Rating :   59/100                                                                    114 Min         12A

Juan Antonio Bayona’s second film after the hugely successful ‘The Orphanage’ (07) focuses on the true story of one family facing the full brunt of the Indian Ocean tsunami in 2004. The real hotel and pool that the family were playing around when the waves hit were used for filming, with the ground floor residences rebuilt just for the shoot. It gives a very memorable impression of the terror and brutality of the event – not just of the initial impact and the subsequent powerful waves but also of the underwater, deadly collisions with all sorts of debris. In conveying this, and the general scope of the disaster within the confines of their geographical area, the film is very successful, just as it is in displaying a troubling sense of realism in the injuries incurred and the sicknesses that followed them.

However, rather than telling a gritty and accurate tale, ‘The Impossible’ has gone for a slightly more Hollywood style of story, despite the fact it’s a Spanish film. It is very much a case of ‘if this were in the movies, this would happen’, and even though we’re witnessing an interpretation of real events it’s filmed in such a way that it seems a little contrived and thus a little off given the tremendous death toll the tsunami took. Nor is there any mention of the geopolitical real life issues surrounding the catastrophe, such as the universal lack of any kind of warning for the poor souls that died during the event.

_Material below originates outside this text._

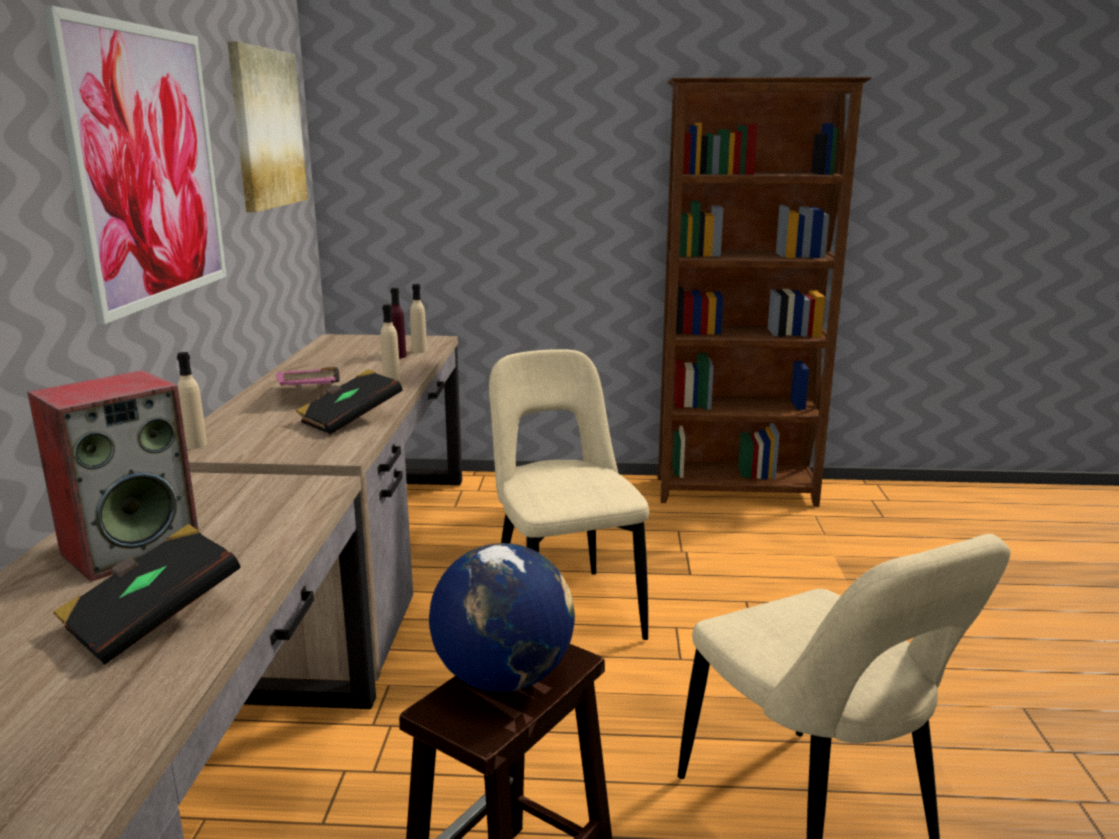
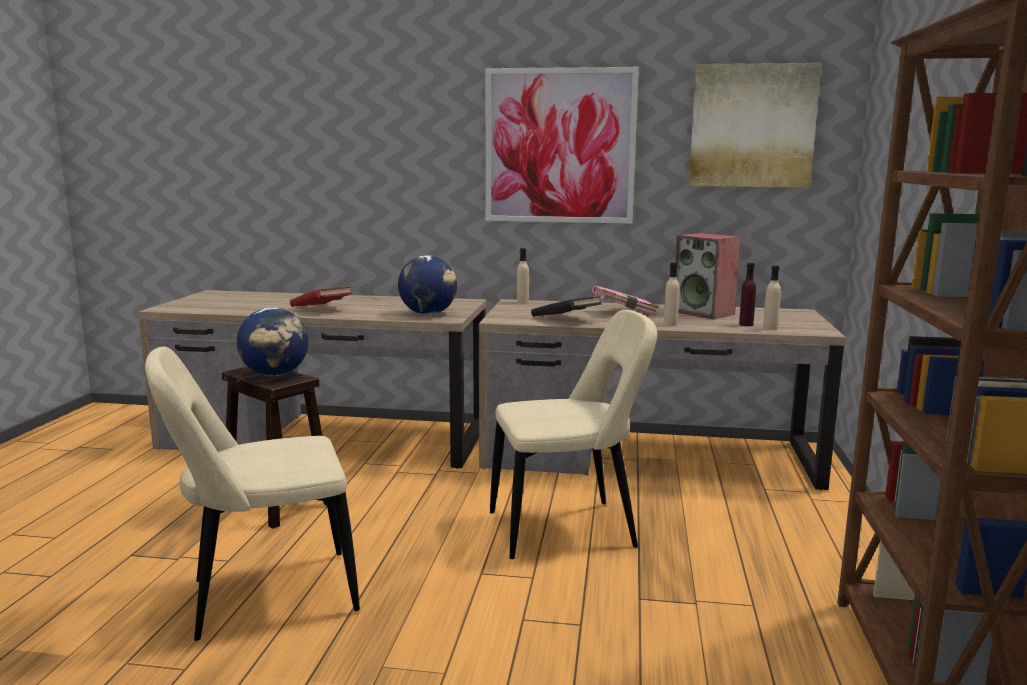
camera: 95 degrees right, 5 degrees down
speaker [27,370,199,582] -> speaker moved to [675,233,741,319]
black book [53,524,241,665] -> red book [290,285,352,307]
none -> globe [398,255,457,315]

The older child in the family, played by Tom Holland, simply does not convince as someone experiencing the events as reality, rather he comes across as someone enjoying all the action and occasionally in need of a good slap. He is a central character and that together with the general feel of the whole, and the poor choice of title, hollows out the film. The two younger brothers are much more convincing, and both Ewan Mcgregor and Naomi Watts are very good as the parents. Watts is up for an Oscar for her role, perhaps aided by the fact she is terrified of water and yet was plucky enough to take on the challenges of being smashed around by torrents of the stuff. Not, I imagine, the most pleasant shoot she’s ever had.